Customize the SWML document based on request data

Args:
request_data: The request data (body for POST or query params for GET)
callback_path: The path that triggered the routing callback

Returns:
Optional dict with modifications to apply to the document
"""
if request_data and "caller_type" in request_data:
# Example: Return modifications to change the AI behavior based on caller type
if request_data["caller_type"] == "vip":
return {
"sections": {
"main": [
# Keep the first verb (answer)
# Modify the AI verb parameters
{
"ai": {
"params": {
"wait_for_user": False,
"end_of_speech_timeout": 500 # More responsive
}
}
}
]
}
}

# You can also use the callback_path to serve different content based on the route
if callback_path == "/customer":
return {
"sections": {
"main": [
{"answer": {}},
{"play": {"url": "say:Welcome to our customer service line."}}
]
}
}

# Return None to use the default document
return None

Conversation Summary Handling

Process conversation summaries:

def on_summary(self, summary, raw_data=None):
"""
Handle the conversation summary

Args:
summary: The summary object or None if no summary was found
raw_data: The complete raw POST data from the request
"""
if summary:
# Log the summary
self.log.info("conversation_summary", summary=summary)

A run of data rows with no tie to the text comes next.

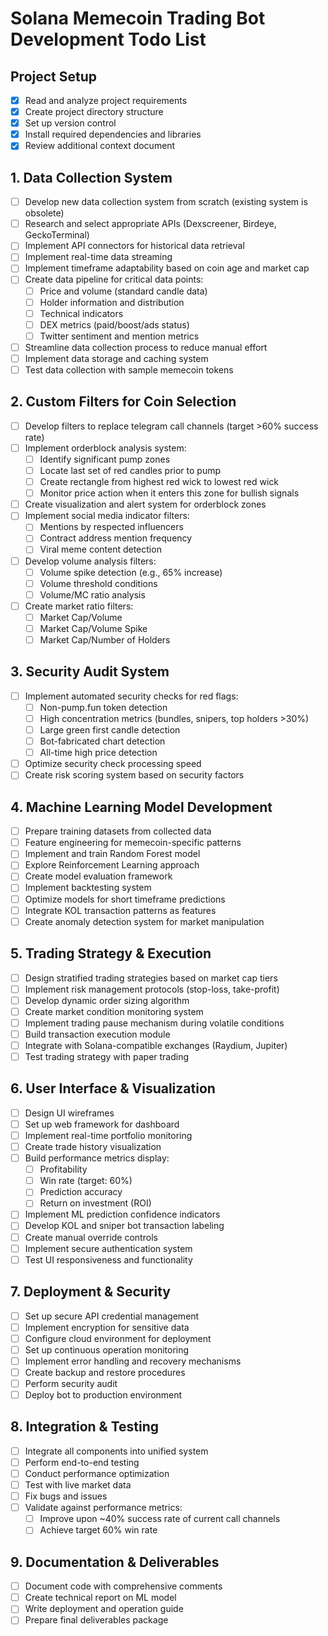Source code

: # Solana Memecoin Trading Bot Development Todo List

## Project Setup
- [x] Read and analyze project requirements
- [x] Create project directory structure
- [x] Set up version control
- [x] Install required dependencies and libraries
- [x] Review additional context document

## 1. Data Collection System
- [ ] Develop new data collection system from scratch (existing system is obsolete)
- [ ] Research and select appropriate APIs (Dexscreener, Birdeye, GeckoTerminal)
- [ ] Implement API connectors for historical data retrieval
- [ ] Implement real-time data streaming
- [ ] Implement timeframe adaptability based on coin age and market cap
- [ ] Create data pipeline for critical data points:
  - [ ] Price and volume (standard candle data)
  - [ ] Holder information and distribution
  - [ ] Technical indicators
  - [ ] DEX metrics (paid/boost/ads status)
  - [ ] Twitter sentiment and mention metrics
- [ ] Streamline data collection process to reduce manual effort
- [ ] Implement data storage and caching system
- [ ] Test data collection with sample memecoin tokens

## 2. Custom Filters for Coin Selection
- [ ] Develop filters to replace telegram call channels (target >60% success rate)
- [ ] Implement orderblock analysis system:
  - [ ] Identify significant pump zones
  - [ ] Locate last set of red candles prior to pump
  - [ ] Create rectangle from highest red wick to lowest red wick
  - [ ] Monitor price action when it enters this zone for bullish signals
- [ ] Create visualization and alert system for orderblock zones
- [ ] Implement social media indicator filters:
  - [ ] Mentions by respected influencers
  - [ ] Contract address mention frequency
  - [ ] Viral meme content detection
- [ ] Develop volume analysis filters:
  - [ ] Volume spike detection (e.g., 65% increase)
  - [ ] Volume threshold conditions
  - [ ] Volume/MC ratio analysis
- [ ] Create market ratio filters:
  - [ ] Market Cap/Volume
  - [ ] Market Cap/Volume Spike
  - [ ] Market Cap/Number of Holders

## 3. Security Audit System
- [ ] Implement automated security checks for red flags:
  - [ ] Non-pump.fun token detection
  - [ ] High concentration metrics (bundles, snipers, top holders >30%)
  - [ ] Large green first candle detection
  - [ ] Bot-fabricated chart detection
  - [ ] All-time high price detection
- [ ] Optimize security check processing speed
- [ ] Create risk scoring system based on security factors

## 4. Machine Learning Model Development
- [ ] Prepare training datasets from collected data
- [ ] Feature engineering for memecoin-specific patterns
- [ ] Implement and train Random Forest model
- [ ] Explore Reinforcement Learning approach
- [ ] Create model evaluation framework
- [ ] Implement backtesting system
- [ ] Optimize models for short timeframe predictions
- [ ] Integrate KOL transaction patterns as features
- [ ] Create anomaly detection system for market manipulation

## 5. Trading Strategy & Execution
- [ ] Design stratified trading strategies based on market cap tiers
- [ ] Implement risk management protocols (stop-loss, take-profit)
- [ ] Develop dynamic order sizing algorithm
- [ ] Create market condition monitoring system
- [ ] Implement trading pause mechanism during volatile conditions
- [ ] Build transaction execution module
- [ ] Integrate with Solana-compatible exchanges (Raydium, Jupiter)
- [ ] Test trading strategy with paper trading

## 6. User Interface & Visualization
- [ ] Design UI wireframes
- [ ] Set up web framework for dashboard
- [ ] Implement real-time portfolio monitoring
- [ ] Create trade history visualization
- [ ] Build performance metrics display:
  - [ ] Profitability
  - [ ] Win rate (target: 60%)
  - [ ] Prediction accuracy
  - [ ] Return on investment (ROI)
- [ ] Implement ML prediction confidence indicators
- [ ] Develop KOL and sniper bot transaction labeling
- [ ] Create manual override controls
- [ ] Implement secure authentication system
- [ ] Test UI responsiveness and functionality

## 7. Deployment & Security
- [ ] Set up secure API credential management
- [ ] Implement encryption for sensitive data
- [ ] Configure cloud environment for deployment
- [ ] Set up continuous operation monitoring
- [ ] Implement error handling and recovery mechanisms
- [ ] Create backup and restore procedures
- [ ] Perform security audit
- [ ] Deploy bot to production environment

## 8. Integration & Testing
- [ ] Integrate all components into unified system
- [ ] Perform end-to-end testing
- [ ] Conduct performance optimization
- [ ] Test with live market data
- [ ] Fix bugs and issues
- [ ] Validate against performance metrics:
  - [ ] Improve upon ~40% success rate of current call channels
  - [ ] Achieve target 60% win rate

## 9. Documentation & Deliverables
- [ ] Document code with comprehensive comments
- [ ] Create technical report on ML model
- [ ] Write deployment and operation guide
- [ ] Prepare final deliverables package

# Save the summary to a database, send notifications, etc.
# ...

Custom Webhook URLs

You can override the default webhook URLs for SWAIG functions and post-prompt delivery:

# In your agent initialization or setup code:

# Override the webhook URL for all SWAIG functions
agent.set_web_hook_url("https://external-service.example.com/handle-swaig")

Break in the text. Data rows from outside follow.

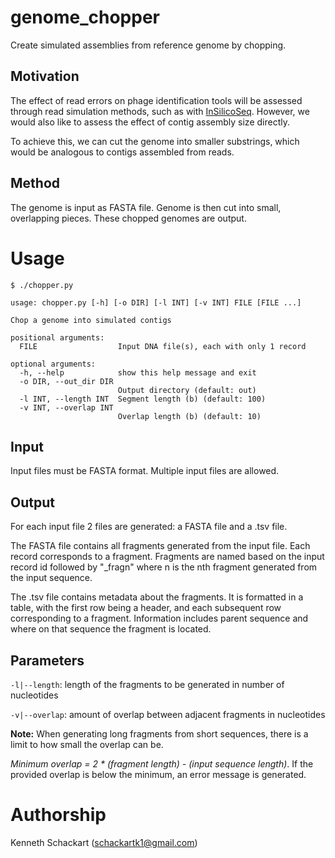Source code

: # genome_chopper

Create simulated assemblies from reference genome by chopping.

## Motivation

The effect of read errors on phage identification tools will be assessed through read simulation methods, such as with [InSilicoSeq](https://github.com/HadrienG/InSilicoSeq). However, we would also like to assess the effect of contig assembly size directly.

To achieve this, we can cut the genome into smaller substrings, which would be analogous to contigs assembled from reads.

## Method

The genome is input as FASTA file. Genome is then cut into small, overlapping pieces. These chopped genomes are output.

# Usage

```console
$ ./chopper.py

usage: chopper.py [-h] [-o DIR] [-l INT] [-v INT] FILE [FILE ...]

Chop a genome into simulated contigs

positional arguments:
  FILE                  Input DNA file(s), each with only 1 record

optional arguments:
  -h, --help            show this help message and exit
  -o DIR, --out_dir DIR
                        Output directory (default: out)
  -l INT, --length INT  Segment length (b) (default: 100)
  -v INT, --overlap INT
                        Overlap length (b) (default: 10)
```

## Input

Input files must be FASTA format. Multiple input files are allowed.

## Output

For each input file 2 files are generated: a FASTA file and a .tsv file.

The FASTA file contains all fragments generated from the input file. Each record corresponds to a fragment. Fragments are named based on the input record id followed by "_fragn" where n is the nth fragment generated from the input sequence.

The .tsv file contains metadata about the fragments. It is formatted in a table, with the first row being a header, and each subsequent row corresponding to a fragment. Information includes parent sequence and where on that sequence the fragment is located.

## Parameters

`-l|--length`: length of the fragments to be generated in number of nucleotides

`-v|--overlap`: amount of overlap between adjacent fragments in nucleotides

**Note:** When generating long fragments from short sequences, there is a limit to how small the overlap can be. 

*Minimum overlap = 2 * (fragment length) - (input sequence length)*. If the provided overlap is below the minimum, an error message is generated.

# Authorship

Kenneth Schackart (schackartk1@gmail.com)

# Override the post-prompt delivery URL
agent.set_post_prompt_url("https://analytics.example.com/conversation-summaries")

# These methods allow you to:
# 1. Send function calls to external services instead of handling them locally
# 2. Send conversation summaries to analytics services or other systems
# 3. Use special URLs with pre-configured authentication

External Input Checking

The SDK provides a check-for-input endpoint that allows agents to check for new input from external systems:

# Example client code that checks for new input
import requests
import json

def check_for_new_input(agent_url, conversation_id, auth):
"""
Check if there's any new input for a conversation

Args:
agent_url: Base URL for the agent
conversation_id: ID of the conversation to check
auth: (username, password) tuple for basic auth

Returns:
New messages if any, None otherwise
"""
url = f"{agent_url}/check_for_input"
response = requests.post(
url,
json={"conversation_id": conversation_id},
auth=auth
)

if response.status_code == 200:
data = response.json()
if data.get("new_input", False):
return data.get("messages", [])

return None

By default, the check_for_input endpoint returns an empty response. To implement custom behavior, override the _handle_check_for_input_request method in your agent:

async def _handle_check_for_input_request(self, request):
# First do basic authentication check
if not self._check_basic_auth(request):
return Response(
content=json.dumps({"error": "Unauthorized"}),
status_code=401,
headers={"WWW-Authenticate": "Basic"},
media_type="application/json"
)

# Get conversation_id from request
conversation_id = None
if request.method == "POST":
body = await request.json()
conversation_id = body.get("conversation_id")
else:
conversation_id = request.query_params.get("conversation_id")

if not conversation_id:
return Response(
content=json.dumps({"error": "Missing conversation_id"}),
status_code=400,
media_type="application/json"
)

# Custom logic to check for new input
# For example, checking a database or external API
messages = self._get_new_messages(conversation_id)

return {
"status": "success",
"conversation_id": conversation_id,
"new_input": len(messages) > 0,
"messages": messages
}

This endpoint is useful for implementing asynchronous conversations where users might send messages through different channels that need to be incorporated into the agent conversation.